START GIVEN INFORMATION

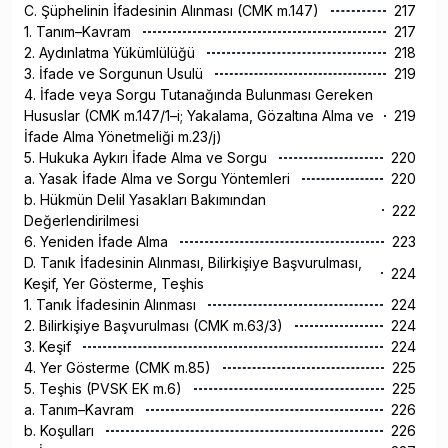
C. Şüphelinin İfadesinin Alınması (CMK m.147)
217
1. Tanım–Kavram
217
2. Aydınlatma Yükümlülüğü
218
3. İfade ve Sorgunun Usulü
219
4. İfade veya Sorgu Tutanağında Bulunması Gereken
Hususlar (CMK m.147/1–i; Yakalama, Gözaltına Alma ve
219
İfade Alma Yönetmeliği m.23/j)
5. Hukuka Aykırı İfade Alma ve Sorgu
220
a. Yasak İfade Alma ve Sorgu Yöntemleri
220
b. Hükmün Delil Yasakları Bakımından
222
Değerlendirilmesi
6. Yeniden İfade Alma
223
D. Tanık İfadesinin Alınması, Bilirkişiye Başvurulması,
224
Keşif, Yer Gösterme, Teşhis
1. Tanık İfadesinin Alınması
224
2. Bilirkişiye Başvurulması (CMK m.63/3)
224
3. Keşif
224
4. Yer Gösterme (CMK m.85)
225
5. Teşhis (PVSK EK m.6)
225
a. Tanım–Kavram
226
b. Koşulları
226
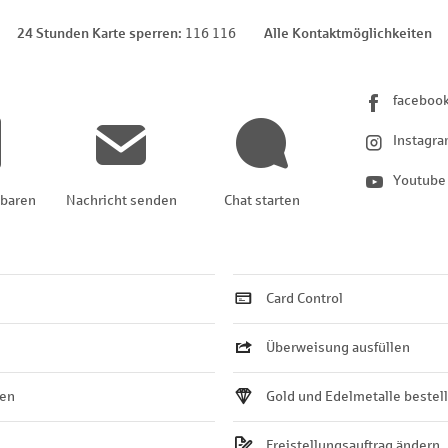
24 Stunden Karte sperren
116 116
Alle Kontaktmöglichkeiten
faceboo
Instagr
Youtube
nbaren
Nachricht senden
Chat starten
Card Control
Überweisung ausfüllen
ten
Gold und Edelmetalle bestel
Freistellungsauftrag ändern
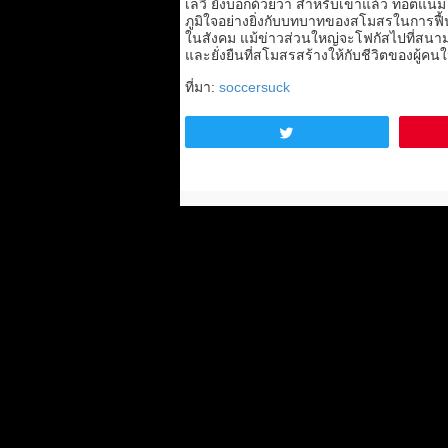
เลวี่ ยังบอกด้วยว่า สำหรับเขาแล้ว ท็อตแน
ภูมิใจอย่างยิ่งกับบทบาทของสโมสรในการฟื้น
ในสังคม แม้ข่าวส่วนใหญ่จะโฟกัสไปที่สนาม
และยั่งยืนที่สโมสรสร้างให้กับชีวิตของผู้คนใ
ที่มา:
soccersuck
Tweet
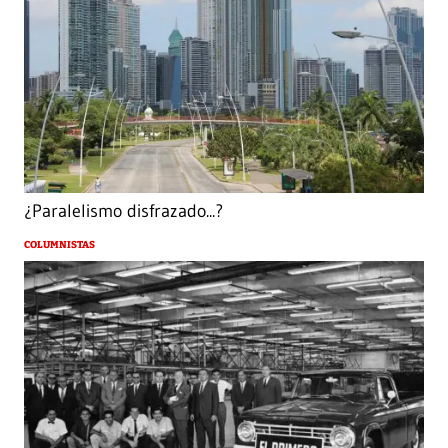
¿Paralelismo disfrazado...?
COLUMNISTAS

END GIVEN INFORMATION

DIRECTIONS FOR THIS TASK: Would you please copy all lines in the data that contain the word "İfadesinin"?

RESPONSE TO THE EXERCISE:
C. Şüphelinin İfadesinin Alınması (CMK m.147)
D. Tanık İfadesinin Alınması, Bilirkişiye Başvurulması,
1. Tanık İfadesinin Alınması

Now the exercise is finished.